Hospice and palliative care services are seeing new demand as more patients find themselves terminally ill at home in the wake of a global pandemic putting strain on the public health system.
The CEO of the Hospice Palliative Care Association (HPCA), Ewa Skowronska, highlighted the unseen role these services are playing in the Covid-19 pandemic.
“During Covid-19, we have been able to understand these services more and it is a chance to see the role it can play. Right now, families are being separated and it is difficult. Some patients are dying and some are having very bad symptoms and the recovery is very difficult,” she said.
“When patients get out of the hospital, they are often weak, physically and mentally. If they were on the ventilators it is difficult for them to breathe on their own and those are the ones which come to hospice to recover.
“In hospital, they only keep them for a week or so before making space for someone new. But the recovery time from Covid-19 is long, especially for patients with pre-existing conditions.”

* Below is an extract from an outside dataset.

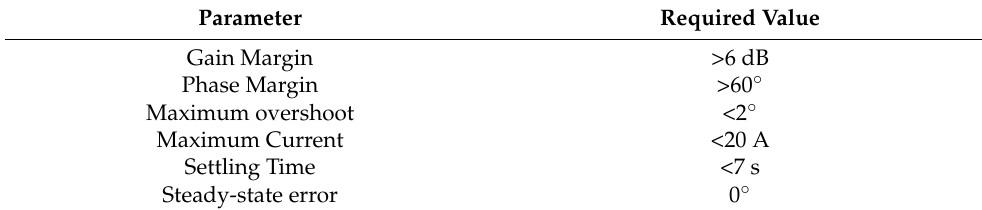
Table 2. Control requirements for designing the controller for the switch system.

Palliative care was being offered by trained health workers offering specialist support in areas critical during the pandemic such as pain and symptom management, communication with families, spiritual support and bereavement counselling.
Families and patients were often unaware that they should expect holistic support when facing life-threatening diseases, Skowronska said.
At the Ladies of Hope centre in Ennerdale, south of Johannesburg, plans are in place for a 14-bed Covid-19 centre in conjunction with three local doctors.
“We received a donation of seven oxygen concentrators that could help 14 patients,” said CEO Myrtle Williams.
“The centre will house patients with breathing problems who cannot be admitted to hospital.”
HPCA’s 103 member hospices across SA who care for patients with life-threatening diseases, predominantly in the comfort of their own homes, implemented strict standard operating protocols early in the pandemic to protect the highly vulnerable.
As the lockdown continued, some hospices extended it to care for those affected by Covid-19.
According to Tersia Burger, CEO of Stepping Stone Hospice & Care Services in Alberton, the centre was increasingly recognising that virus infections fell within the palliative care category.
“People are ‘broken’ by Covid-19,” said Burger, who tested positive for the virus herself.
“Many need rehabilitative support. Their families are also under stress as everyone suddenly faces mortality and there is a long recovery process.”
Skowronska said: “Hospice is not a building, but a philosophy. It is essentially the desire to promote quality in life, dignity in death and support in bereavement.
“Hospices deliver home-based care, community centres and in-patient around-the-clock care.”